### Data
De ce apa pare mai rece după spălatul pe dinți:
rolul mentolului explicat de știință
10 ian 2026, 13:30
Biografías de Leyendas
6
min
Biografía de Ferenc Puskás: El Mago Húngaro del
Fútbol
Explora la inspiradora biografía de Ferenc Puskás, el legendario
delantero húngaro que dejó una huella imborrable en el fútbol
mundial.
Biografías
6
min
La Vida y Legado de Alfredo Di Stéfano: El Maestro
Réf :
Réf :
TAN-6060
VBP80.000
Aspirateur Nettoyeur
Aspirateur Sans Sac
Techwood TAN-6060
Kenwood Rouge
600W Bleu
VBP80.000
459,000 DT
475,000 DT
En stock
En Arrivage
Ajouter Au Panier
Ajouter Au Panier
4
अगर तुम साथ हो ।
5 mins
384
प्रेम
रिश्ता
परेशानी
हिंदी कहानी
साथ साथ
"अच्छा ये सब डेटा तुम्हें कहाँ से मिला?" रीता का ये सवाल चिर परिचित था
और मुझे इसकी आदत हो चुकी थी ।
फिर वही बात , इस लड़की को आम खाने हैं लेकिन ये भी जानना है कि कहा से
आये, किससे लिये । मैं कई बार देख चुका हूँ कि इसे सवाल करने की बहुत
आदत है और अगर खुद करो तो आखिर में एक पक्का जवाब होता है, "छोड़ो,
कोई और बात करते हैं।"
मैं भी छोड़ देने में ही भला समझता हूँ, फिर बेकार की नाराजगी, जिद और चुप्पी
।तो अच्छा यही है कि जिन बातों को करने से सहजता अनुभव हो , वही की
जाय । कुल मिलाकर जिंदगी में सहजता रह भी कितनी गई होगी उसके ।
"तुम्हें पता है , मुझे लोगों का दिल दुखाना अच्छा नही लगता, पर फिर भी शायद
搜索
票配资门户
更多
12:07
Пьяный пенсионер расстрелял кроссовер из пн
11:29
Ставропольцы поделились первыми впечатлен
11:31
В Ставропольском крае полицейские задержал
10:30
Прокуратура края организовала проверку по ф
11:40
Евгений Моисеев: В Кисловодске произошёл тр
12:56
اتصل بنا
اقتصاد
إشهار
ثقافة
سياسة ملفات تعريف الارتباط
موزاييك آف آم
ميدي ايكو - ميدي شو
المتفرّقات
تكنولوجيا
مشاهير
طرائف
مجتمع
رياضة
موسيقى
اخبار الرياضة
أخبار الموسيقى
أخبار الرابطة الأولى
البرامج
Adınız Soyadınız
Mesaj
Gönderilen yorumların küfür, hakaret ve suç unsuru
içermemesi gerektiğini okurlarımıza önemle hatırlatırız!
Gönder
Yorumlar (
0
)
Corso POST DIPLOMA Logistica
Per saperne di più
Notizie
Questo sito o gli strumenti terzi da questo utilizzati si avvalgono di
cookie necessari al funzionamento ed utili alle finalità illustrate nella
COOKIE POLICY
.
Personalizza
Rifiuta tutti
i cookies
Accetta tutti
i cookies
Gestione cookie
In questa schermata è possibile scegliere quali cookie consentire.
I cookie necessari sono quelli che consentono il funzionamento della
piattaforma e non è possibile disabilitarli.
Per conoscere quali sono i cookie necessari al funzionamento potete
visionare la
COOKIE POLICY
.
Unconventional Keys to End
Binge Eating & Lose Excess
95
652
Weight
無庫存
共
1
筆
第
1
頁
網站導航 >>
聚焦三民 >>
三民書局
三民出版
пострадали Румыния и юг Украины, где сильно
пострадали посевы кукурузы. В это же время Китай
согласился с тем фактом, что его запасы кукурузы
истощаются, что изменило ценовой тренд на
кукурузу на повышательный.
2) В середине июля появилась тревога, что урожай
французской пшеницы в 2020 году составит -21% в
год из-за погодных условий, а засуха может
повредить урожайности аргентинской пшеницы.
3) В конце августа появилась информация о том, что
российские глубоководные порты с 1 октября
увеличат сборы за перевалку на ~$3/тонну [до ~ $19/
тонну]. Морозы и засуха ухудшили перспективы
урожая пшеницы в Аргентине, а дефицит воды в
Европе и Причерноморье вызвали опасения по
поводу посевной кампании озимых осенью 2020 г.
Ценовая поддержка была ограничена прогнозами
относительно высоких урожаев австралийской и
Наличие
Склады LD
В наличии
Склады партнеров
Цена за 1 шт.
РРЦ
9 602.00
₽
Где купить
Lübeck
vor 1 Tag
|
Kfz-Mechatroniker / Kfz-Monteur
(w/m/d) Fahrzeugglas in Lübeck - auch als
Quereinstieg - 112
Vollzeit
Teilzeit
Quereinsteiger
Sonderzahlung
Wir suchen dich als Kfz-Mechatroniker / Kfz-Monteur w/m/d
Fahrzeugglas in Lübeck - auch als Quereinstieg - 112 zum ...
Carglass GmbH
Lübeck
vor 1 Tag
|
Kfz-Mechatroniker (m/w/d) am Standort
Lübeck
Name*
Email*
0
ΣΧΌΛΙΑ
######
Problem details:
Only a number is expected: how many lines of the data include the string "funzionamento".

Answer for the task:
3